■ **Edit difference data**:
----------------

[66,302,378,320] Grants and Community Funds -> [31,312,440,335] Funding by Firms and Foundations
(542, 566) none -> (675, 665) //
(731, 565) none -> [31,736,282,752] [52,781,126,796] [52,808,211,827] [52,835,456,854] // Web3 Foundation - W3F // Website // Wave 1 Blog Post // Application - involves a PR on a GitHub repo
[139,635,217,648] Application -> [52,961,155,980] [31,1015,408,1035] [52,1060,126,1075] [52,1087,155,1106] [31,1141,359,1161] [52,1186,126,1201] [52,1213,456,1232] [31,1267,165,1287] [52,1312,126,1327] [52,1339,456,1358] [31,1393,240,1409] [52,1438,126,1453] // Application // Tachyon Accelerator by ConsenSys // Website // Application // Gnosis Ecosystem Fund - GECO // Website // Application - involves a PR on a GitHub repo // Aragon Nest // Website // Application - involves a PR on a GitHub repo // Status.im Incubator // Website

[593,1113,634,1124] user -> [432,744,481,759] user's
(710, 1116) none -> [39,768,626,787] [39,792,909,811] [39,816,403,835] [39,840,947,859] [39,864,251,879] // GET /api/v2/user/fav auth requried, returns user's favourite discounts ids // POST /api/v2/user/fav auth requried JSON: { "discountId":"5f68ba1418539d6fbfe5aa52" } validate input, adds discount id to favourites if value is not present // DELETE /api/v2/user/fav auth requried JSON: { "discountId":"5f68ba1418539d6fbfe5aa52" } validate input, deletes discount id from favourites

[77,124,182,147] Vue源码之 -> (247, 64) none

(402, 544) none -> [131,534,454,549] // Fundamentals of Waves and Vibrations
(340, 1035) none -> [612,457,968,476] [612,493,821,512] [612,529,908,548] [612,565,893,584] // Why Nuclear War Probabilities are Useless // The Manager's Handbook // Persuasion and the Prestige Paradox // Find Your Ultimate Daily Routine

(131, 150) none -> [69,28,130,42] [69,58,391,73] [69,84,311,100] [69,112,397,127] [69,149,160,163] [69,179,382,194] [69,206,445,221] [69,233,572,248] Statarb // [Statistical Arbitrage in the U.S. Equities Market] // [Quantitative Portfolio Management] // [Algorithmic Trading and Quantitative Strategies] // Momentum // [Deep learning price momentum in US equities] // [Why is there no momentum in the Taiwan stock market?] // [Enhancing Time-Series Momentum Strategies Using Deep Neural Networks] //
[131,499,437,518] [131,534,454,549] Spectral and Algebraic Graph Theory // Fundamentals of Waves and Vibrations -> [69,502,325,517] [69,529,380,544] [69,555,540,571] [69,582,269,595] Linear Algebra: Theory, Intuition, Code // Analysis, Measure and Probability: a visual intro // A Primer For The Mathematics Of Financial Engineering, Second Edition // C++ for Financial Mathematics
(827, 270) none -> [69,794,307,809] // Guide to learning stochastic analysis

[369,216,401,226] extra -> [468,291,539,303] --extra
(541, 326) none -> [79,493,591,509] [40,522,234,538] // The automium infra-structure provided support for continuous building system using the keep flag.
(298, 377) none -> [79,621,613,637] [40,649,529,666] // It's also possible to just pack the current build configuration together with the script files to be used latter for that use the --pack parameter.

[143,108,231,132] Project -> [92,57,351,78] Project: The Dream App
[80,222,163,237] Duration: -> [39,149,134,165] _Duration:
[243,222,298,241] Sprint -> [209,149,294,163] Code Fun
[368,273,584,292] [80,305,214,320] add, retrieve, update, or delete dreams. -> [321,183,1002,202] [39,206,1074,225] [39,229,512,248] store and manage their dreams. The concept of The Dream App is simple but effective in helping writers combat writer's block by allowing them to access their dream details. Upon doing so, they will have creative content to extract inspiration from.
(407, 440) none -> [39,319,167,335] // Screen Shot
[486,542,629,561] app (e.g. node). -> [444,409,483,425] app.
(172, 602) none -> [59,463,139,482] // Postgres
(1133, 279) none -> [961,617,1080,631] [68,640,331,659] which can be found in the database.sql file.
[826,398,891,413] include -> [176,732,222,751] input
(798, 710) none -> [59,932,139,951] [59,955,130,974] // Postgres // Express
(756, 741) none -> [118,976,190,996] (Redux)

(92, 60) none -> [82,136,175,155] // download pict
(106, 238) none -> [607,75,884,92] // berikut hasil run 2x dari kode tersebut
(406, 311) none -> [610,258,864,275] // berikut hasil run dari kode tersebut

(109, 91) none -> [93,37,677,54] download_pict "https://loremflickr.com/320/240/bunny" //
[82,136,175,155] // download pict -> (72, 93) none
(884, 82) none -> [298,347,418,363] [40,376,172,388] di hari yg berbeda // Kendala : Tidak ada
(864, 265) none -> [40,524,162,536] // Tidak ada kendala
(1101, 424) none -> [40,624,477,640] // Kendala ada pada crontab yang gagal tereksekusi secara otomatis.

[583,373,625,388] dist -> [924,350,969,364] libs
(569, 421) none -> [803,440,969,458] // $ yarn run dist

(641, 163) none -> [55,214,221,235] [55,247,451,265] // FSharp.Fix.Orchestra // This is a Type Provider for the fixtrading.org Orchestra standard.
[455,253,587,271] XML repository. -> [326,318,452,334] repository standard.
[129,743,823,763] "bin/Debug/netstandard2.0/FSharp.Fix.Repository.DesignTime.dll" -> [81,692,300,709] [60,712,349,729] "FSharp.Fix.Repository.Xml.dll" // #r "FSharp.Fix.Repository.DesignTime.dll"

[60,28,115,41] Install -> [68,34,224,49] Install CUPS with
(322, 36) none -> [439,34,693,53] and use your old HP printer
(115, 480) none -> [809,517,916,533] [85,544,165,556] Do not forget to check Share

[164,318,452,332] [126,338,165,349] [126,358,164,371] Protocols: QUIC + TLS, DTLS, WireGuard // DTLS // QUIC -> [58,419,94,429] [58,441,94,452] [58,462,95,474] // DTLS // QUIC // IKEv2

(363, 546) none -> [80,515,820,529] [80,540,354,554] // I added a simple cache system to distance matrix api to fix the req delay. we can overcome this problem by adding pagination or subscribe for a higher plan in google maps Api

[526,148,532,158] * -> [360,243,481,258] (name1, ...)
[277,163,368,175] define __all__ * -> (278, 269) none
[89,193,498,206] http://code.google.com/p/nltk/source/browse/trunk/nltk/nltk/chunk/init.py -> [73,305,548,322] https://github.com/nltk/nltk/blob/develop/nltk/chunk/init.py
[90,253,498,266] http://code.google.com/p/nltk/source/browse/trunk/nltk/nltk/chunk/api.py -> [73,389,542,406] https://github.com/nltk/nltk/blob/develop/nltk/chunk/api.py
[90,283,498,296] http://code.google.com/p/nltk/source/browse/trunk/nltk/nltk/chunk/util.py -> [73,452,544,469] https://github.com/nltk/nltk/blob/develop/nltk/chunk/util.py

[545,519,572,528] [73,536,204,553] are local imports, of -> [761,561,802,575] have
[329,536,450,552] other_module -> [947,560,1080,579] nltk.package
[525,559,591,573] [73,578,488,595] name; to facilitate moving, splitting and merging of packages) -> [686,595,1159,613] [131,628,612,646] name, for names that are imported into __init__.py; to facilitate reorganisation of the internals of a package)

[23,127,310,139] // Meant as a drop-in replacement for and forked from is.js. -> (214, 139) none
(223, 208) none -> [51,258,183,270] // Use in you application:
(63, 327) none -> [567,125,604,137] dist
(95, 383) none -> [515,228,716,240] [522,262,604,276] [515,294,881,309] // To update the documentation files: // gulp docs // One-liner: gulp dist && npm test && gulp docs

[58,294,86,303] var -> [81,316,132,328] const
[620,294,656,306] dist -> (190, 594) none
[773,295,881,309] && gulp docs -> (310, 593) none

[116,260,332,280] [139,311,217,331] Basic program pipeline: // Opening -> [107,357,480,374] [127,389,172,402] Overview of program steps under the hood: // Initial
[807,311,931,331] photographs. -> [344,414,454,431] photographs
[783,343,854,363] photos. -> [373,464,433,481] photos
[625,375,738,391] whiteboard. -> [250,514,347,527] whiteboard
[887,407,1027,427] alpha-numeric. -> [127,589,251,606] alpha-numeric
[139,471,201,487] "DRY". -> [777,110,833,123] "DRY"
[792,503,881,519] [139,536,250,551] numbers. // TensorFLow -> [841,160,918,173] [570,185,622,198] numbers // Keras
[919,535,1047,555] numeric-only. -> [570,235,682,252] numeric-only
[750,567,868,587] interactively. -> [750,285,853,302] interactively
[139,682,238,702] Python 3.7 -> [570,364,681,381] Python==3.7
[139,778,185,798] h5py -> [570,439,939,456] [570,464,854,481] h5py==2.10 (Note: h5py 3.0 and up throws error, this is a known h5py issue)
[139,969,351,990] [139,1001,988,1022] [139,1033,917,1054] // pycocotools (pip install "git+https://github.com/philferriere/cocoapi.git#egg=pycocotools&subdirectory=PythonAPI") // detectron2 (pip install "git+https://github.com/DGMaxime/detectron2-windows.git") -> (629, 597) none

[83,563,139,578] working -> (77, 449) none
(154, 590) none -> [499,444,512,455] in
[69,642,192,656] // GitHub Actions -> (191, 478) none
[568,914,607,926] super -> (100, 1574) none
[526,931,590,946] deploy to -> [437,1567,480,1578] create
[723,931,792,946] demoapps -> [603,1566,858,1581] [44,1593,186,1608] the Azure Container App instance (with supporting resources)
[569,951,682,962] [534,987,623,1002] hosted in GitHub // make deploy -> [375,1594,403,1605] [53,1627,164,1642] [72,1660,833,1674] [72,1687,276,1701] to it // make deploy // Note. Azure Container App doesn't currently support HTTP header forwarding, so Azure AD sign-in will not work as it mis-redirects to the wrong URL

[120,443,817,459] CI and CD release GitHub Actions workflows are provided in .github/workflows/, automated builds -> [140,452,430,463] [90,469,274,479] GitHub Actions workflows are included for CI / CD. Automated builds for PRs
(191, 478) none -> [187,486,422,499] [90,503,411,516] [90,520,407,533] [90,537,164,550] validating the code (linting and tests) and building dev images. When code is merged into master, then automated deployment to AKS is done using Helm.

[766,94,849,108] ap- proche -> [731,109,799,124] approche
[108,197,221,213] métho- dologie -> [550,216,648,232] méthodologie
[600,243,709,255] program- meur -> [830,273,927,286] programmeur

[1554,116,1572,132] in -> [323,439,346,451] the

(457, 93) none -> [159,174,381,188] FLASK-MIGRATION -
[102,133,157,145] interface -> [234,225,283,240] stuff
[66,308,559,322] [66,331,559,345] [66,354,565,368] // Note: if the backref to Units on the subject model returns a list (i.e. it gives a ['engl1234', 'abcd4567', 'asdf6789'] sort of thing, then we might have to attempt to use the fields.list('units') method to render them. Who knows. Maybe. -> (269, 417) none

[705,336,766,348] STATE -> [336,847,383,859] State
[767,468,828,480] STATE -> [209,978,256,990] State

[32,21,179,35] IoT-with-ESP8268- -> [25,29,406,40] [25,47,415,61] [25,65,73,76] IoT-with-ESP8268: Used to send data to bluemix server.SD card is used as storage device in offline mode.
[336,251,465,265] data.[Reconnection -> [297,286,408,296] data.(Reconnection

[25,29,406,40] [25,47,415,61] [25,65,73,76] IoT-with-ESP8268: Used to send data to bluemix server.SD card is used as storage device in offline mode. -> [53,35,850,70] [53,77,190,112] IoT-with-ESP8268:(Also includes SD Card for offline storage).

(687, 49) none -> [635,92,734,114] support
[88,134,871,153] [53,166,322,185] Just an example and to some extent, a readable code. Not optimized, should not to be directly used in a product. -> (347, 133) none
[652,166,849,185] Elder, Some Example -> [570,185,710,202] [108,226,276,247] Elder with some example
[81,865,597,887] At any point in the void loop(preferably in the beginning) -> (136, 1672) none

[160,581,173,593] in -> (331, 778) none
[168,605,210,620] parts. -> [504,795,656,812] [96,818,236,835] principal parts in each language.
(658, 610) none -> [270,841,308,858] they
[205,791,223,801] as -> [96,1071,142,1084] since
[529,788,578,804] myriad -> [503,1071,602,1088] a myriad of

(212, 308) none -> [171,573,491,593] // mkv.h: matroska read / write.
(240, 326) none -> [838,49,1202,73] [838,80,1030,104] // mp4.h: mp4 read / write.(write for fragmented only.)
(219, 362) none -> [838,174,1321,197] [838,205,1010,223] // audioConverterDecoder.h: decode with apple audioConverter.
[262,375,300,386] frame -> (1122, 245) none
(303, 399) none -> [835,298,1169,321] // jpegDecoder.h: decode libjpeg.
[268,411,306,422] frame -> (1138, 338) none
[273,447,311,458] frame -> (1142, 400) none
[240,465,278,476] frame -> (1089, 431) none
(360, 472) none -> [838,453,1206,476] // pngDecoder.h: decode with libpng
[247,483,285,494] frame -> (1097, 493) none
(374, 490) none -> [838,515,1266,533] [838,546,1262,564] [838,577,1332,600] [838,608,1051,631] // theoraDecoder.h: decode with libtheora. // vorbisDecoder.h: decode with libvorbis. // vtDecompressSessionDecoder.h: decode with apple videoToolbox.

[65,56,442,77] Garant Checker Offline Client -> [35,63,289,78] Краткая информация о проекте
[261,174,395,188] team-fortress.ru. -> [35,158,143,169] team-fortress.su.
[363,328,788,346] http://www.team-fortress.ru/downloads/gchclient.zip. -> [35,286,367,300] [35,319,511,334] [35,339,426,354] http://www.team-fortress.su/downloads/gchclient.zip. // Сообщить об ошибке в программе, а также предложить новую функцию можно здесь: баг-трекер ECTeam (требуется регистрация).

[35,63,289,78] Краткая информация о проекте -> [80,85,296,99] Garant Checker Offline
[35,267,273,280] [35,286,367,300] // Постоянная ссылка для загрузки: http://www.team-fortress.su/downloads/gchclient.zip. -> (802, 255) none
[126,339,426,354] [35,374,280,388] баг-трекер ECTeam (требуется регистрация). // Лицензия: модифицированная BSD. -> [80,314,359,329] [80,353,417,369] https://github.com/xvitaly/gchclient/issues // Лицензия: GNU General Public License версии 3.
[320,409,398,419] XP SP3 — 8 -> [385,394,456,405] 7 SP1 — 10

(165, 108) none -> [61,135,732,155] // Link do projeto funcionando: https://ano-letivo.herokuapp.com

----------------

■ **TASK BRIEF**:
In the answer, give the lines from the first line of the data through the line with "(731, 565) none", exactly as they appear and with no additions.

■ **TASK ANSWER**:
[66,302,378,320] Grants and Community Funds -> [31,312,440,335] Funding by Firms and Foundations
(542, 566) none -> (675, 665) //
(731, 565) none -> [31,736,282,752] [52,781,126,796] [52,808,211,827] [52,835,456,854] // Web3 Foundation - W3F // Website // Wave 1 Blog Post // Application - involves a PR on a GitHub repo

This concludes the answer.